Search code examples
statadummy-variable

Generate dummies in Stata vs. in R


Stata

r, u, s are dummies. I'm wondering if the following line is also generating dummy n, if r or u or s ==1, but just omit ==1 after r, u, s?

generate byte n = r | u | s

R

Does it make a difference when we generate byte and variable in R or it's the same in R?


Solution

  • This answer addresses Stata questions only.

    In Stata if r u s are all 0, 1 variables then r | u | s is also 0, 1 and will be 1 if any of those is 1 and 0 if and only if all are 0. So, it is equivalent to max(r, u, s).

    But watch out if r u s are 0, 1 or missing, then r | u | s will also be 1 if any of those is missing. But max(r, u, s) will be missing only if all of those are missing.

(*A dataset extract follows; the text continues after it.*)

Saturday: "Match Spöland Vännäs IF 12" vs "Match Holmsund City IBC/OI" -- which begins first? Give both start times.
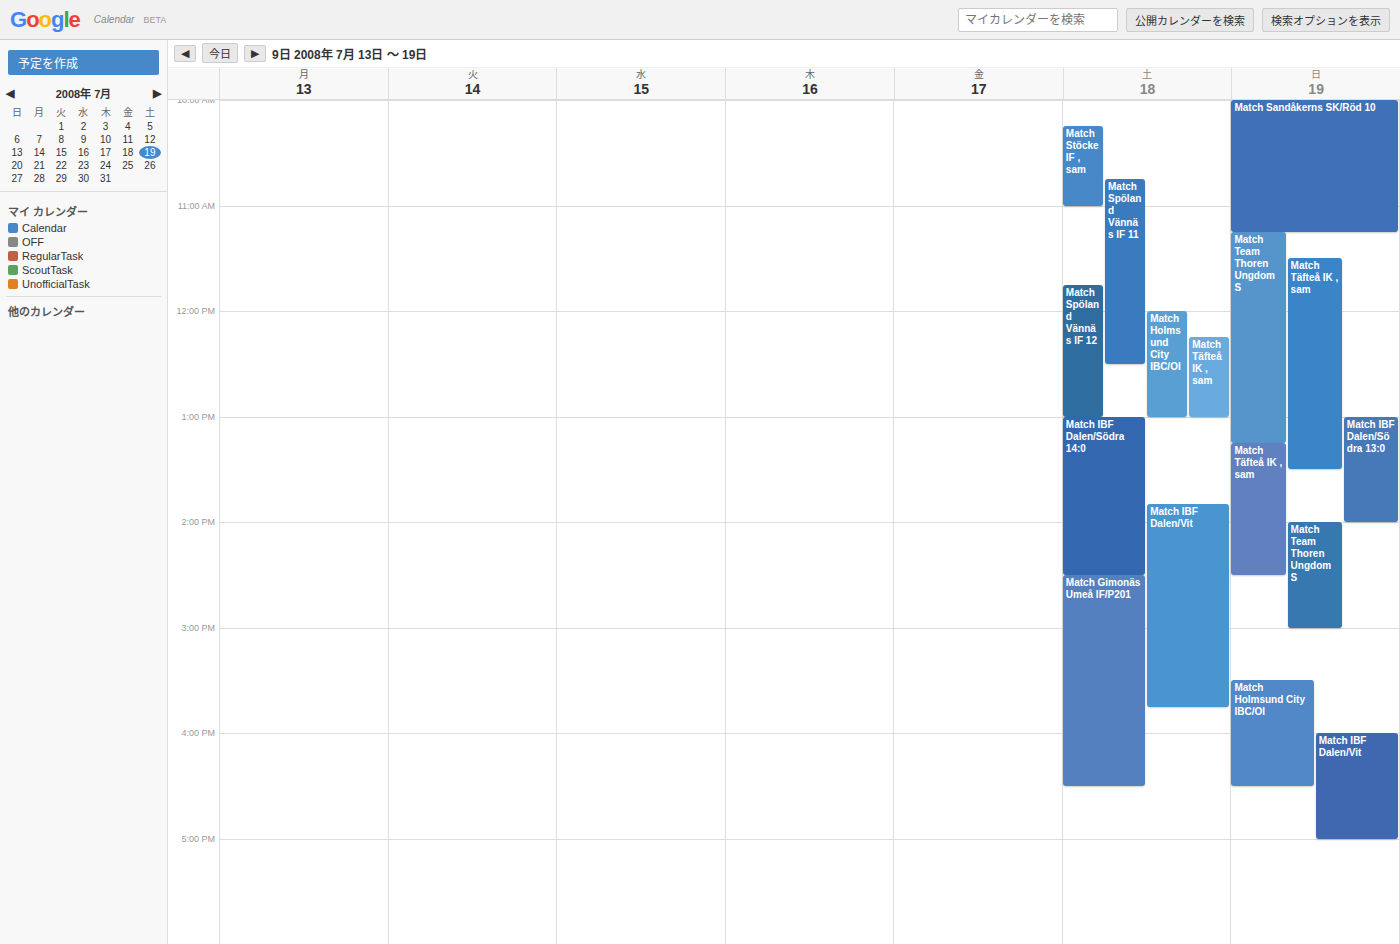
"Match Spöland Vännäs IF 12" 11:45 AM; "Match Holmsund City IBC/OI" 12:00 PM.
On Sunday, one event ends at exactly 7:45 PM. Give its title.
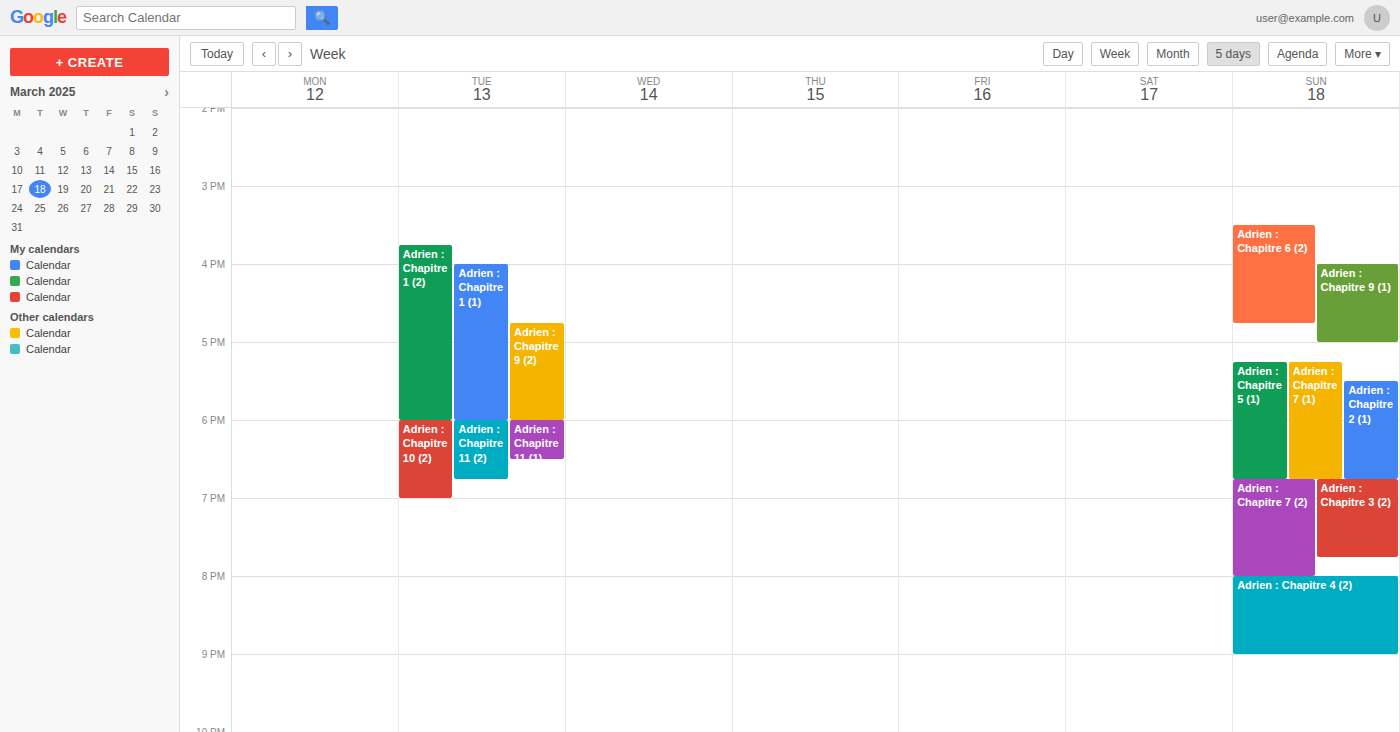
"Adrien : Chapitre 3 (2)"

    If missings are present, then you could use

      * 1 
      gen n = r | u | s if !missing(r, u, s) 
    

    The result will be 1 if any argument r u s is 1, 0 if all arguments are 0, and missing if any argument is missing.

      * 2 
      gen n = (r == 1) | (u == 1) | (s == 1) 
    

    The result will be 1 if any argument is 1 and 0 otherwise. "Otherwise" is anything from all 0s to all missings.

      * 3 
      gen n = inlist(1, r, u, s) 
    

    #3 is equivalent to #2.

    In all cases, specifying byte is good practice to save on storage, but not material otherwise.